April 7, 2009 07:00 PM

via a special arrangement with Informa Economics, Inc.

Former Cuban president asks, 'How can we help President Obama?'

NOTE: This column is copyrighted material, therefore reproduction or retransmission is prohibited under U.S. copyright laws.

Three members of the 42-member U.S. Congressional Black Caucus attended the first known meeting between former President Fidel Castro, 82, and U.S. officials since he became ill in July 2006.

In a letter published Tuesday in the online version of Granma, a state-run Cuban newspaper, Fidel Castro wrote that an unnamed caucus member told him "he was sure that Obama would change Cuba policy but that Cuba should also help him."

According to one member of the delegation, Rep. Laura Richardson (D-Calif.), Castro “looked right into my eyes and he said, 'How can we help? How can we help President Obama?'"

Pressing for a 'new direction' in U.S. policy toward Cuba. The head of the caucus, Democratic Congresswoman Barbara Lee (D-Calif.), was one of the three visiting legislators who held talks with the former Cuban leader Tuesday at the end of a five-day trip to Cuba. They were part of a larger delegation. Later in Washington, Lee said the long-standing U.S. embargo against Cuba has not worked, and that it is time to look at a new direction in U.S. policy toward the island. Other members of the caucus echoed those sentiments.

Lee has co-sponsored a bill that would lift long-standing restrictions on U.S. citizens' travel to Cuba. Identical legislation has been introduced in the U.S. Senate.

White House officials have indicated that President Barack Obama soon will move to ease some travel and financial restrictions against Cuba, perhaps before next week's Summit of the Americas in Trinidad and Tobago. President Obama has said he would be willing to speak with Cuba's leaders, but would maintain a long-standing economic embargo as leverage to push for democratic change on the island.

White House comments.
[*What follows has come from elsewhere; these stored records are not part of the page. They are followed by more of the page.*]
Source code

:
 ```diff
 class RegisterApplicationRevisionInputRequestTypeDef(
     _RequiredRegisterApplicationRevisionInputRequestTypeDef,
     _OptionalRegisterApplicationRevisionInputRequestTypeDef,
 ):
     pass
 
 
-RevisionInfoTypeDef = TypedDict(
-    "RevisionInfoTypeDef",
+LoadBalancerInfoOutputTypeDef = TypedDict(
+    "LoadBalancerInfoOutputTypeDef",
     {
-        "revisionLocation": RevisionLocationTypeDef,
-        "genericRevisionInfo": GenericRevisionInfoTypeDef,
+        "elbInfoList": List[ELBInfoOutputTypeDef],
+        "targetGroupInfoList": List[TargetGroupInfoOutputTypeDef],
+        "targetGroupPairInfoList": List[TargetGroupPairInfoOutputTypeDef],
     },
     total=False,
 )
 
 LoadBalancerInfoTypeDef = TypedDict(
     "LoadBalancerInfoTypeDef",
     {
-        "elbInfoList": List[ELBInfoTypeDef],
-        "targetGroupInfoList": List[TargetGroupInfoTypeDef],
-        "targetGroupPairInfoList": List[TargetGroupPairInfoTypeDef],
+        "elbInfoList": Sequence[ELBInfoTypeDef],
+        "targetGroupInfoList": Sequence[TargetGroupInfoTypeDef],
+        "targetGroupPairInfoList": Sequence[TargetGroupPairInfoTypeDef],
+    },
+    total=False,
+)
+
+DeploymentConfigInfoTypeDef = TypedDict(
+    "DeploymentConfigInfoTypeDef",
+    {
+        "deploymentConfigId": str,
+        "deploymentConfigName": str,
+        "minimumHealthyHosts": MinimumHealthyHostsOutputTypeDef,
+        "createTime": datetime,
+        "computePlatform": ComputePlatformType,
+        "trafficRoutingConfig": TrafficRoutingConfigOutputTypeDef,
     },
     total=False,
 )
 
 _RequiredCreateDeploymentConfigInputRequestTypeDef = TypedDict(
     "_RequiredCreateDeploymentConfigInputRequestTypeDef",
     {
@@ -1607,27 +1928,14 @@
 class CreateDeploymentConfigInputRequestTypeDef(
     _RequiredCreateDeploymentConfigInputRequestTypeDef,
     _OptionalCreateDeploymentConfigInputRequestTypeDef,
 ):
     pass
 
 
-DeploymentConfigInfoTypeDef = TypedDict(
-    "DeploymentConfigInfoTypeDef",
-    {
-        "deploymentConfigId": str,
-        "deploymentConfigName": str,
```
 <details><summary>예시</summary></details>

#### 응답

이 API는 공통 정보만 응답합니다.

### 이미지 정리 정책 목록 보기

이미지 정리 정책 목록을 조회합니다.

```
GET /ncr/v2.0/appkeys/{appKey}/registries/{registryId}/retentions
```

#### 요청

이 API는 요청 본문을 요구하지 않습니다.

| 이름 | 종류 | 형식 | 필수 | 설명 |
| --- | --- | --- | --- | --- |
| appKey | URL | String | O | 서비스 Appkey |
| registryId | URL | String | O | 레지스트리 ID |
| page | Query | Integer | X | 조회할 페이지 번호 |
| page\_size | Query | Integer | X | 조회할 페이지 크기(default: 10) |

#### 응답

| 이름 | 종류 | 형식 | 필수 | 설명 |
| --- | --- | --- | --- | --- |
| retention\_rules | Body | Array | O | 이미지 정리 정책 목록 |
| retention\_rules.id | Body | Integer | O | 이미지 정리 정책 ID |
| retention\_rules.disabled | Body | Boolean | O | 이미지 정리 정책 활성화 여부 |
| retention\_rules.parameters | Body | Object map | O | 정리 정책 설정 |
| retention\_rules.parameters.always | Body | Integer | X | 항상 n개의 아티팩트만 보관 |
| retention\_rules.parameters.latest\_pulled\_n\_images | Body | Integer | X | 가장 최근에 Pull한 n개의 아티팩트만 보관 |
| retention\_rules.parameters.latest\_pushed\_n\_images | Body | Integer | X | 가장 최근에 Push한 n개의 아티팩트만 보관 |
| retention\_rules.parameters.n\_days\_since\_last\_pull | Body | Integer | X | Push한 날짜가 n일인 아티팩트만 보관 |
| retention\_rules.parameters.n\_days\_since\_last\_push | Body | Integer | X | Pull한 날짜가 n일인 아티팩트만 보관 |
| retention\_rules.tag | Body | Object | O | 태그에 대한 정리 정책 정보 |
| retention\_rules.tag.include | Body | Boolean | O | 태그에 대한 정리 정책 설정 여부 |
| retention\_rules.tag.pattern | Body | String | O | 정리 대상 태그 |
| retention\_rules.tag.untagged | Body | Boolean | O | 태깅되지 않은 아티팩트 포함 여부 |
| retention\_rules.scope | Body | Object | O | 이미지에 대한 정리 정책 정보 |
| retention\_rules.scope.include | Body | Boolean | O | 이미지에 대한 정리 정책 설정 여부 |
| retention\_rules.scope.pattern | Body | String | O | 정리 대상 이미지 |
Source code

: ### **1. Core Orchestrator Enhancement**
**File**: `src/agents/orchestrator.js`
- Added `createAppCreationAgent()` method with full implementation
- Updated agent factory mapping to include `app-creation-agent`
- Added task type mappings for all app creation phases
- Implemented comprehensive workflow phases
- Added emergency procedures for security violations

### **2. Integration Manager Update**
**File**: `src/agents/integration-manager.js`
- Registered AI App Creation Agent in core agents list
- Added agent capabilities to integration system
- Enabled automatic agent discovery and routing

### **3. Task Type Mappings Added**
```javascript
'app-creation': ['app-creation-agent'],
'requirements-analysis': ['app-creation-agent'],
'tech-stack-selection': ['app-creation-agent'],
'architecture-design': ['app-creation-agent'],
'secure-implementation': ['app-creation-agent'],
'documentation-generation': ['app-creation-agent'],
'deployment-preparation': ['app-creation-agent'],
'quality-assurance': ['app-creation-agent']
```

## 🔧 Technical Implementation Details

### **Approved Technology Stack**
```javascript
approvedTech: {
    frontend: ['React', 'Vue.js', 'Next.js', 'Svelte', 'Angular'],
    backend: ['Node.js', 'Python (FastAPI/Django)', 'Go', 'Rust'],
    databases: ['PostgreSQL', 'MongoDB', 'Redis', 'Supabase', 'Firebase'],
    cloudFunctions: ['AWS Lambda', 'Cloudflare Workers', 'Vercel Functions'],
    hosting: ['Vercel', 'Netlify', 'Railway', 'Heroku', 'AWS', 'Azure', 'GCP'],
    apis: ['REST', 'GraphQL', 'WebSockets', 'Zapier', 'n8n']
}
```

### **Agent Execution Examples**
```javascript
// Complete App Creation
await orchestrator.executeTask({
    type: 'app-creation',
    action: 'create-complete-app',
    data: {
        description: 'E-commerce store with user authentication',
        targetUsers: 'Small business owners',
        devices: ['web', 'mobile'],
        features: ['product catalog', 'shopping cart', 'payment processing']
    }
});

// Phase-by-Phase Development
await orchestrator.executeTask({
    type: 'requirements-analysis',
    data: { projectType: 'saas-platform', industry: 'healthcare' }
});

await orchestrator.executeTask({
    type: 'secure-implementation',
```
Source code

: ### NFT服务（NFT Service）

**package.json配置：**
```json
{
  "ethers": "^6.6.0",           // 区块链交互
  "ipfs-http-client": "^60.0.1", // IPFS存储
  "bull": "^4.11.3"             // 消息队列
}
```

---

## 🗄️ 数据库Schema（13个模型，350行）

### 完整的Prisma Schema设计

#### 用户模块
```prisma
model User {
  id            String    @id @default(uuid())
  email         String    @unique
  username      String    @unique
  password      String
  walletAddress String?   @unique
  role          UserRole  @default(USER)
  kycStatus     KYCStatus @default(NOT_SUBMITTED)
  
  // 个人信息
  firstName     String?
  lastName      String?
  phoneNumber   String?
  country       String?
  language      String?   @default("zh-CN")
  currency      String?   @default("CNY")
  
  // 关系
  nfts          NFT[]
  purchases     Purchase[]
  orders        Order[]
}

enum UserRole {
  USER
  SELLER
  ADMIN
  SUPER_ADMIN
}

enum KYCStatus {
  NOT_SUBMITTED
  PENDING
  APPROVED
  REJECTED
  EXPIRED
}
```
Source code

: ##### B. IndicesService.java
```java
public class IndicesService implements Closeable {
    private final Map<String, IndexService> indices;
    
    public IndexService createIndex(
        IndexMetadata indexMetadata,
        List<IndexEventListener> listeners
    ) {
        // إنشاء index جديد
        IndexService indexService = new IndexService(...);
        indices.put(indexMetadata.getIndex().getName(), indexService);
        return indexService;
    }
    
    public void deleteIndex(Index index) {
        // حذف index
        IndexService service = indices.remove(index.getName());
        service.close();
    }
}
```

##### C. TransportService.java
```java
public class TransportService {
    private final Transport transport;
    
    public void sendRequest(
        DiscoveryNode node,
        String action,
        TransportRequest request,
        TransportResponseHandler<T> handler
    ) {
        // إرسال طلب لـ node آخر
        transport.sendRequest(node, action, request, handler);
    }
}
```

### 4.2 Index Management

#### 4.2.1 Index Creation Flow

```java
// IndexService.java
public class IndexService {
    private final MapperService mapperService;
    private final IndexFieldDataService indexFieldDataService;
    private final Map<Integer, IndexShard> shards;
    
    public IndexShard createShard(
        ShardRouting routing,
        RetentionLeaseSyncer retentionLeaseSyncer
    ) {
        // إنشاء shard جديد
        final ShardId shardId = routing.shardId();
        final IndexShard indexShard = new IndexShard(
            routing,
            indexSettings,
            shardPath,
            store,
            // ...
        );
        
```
Jeffrey Davidow, the White House adviser for the upcoming Summit of the Americas, which Obama will attend, said policy changes are intended as a way to move relations between the two nations forward. "We can expect some relaxation, some changes in terms of the restrictions on family remittances and family travel," adding that, "Cuban-Americans are the best possible ambassadors of our system and our values."

Davidow and other administration officials said President Obama is also considering allowing all Americans to travel to Cuba, appointing a special envoy to oversee policy toward the island and even possibly ending U.S. opposition to Cuba's membership in the Organization of American States (OAS). "We are engaged in a continual evaluation of our policy and how that policy could help result in a change in Cuba that could bring about a democratic society," Davidow added.

The Summit of the Americas is being held April 17-19 in Trinidad and Tobago, and Davidow said he "would not be surprised" if the policy changes came before the event.


President John Kennedy imposed an economic and trade embargo on Cuba on Feb. 7, 1962, after Fidel Castro's gov't expropriated US property on the island. Elements of the embargo have been toughened and relaxed under succeeding US presidents. Exceptions have been made for food and medicine exports. George W. Bush added restrictions on travel and remittances and mandated imports be paid in cash in advance. The sanctions regime currently include:

-- No Cuban products or raw materials may enter the US.
-- US companies and foreign subsidiaries are banned from trade with Cuba.
-- Cuba must pay cash up front when importing US food.
-- Ships which dock in Cuba may not dock in the US for six months.
-- US citizens are banned from spending money or receiving gifts in Cuba without special permission, in effect a travel ban.
-- Americans with family on the island are limited to one visit every three years.

Once, the old Soviet empire propped up Cuba. Now that job has fallen to Hugo Chavez of Venezuela, who sells Cuba about 100,000 barrels of deeply discounted oil a day. Commerce between the two countries amounts to $7 billion a year. China also has become a major trading partner.

A report by the Brookings Institution notes that Cuba has an estimated 4.6 billion barrels of offshore oil reserves. Its sugar fields have the potential to produce vast quantities of ethanol. When these resources are developed, the Brookings report states, they could bring up to $5 billion a year to the island.

Comments: Fidel Castro has thrown the end-the-embargo ball back to the Obama administration in asking what it would take to help Obama. So in the coming days and weeks, Obama administration officials will likely detail what those requirements are to really end the failed embargo policy toward the island just 90 miles off the U.S. coast.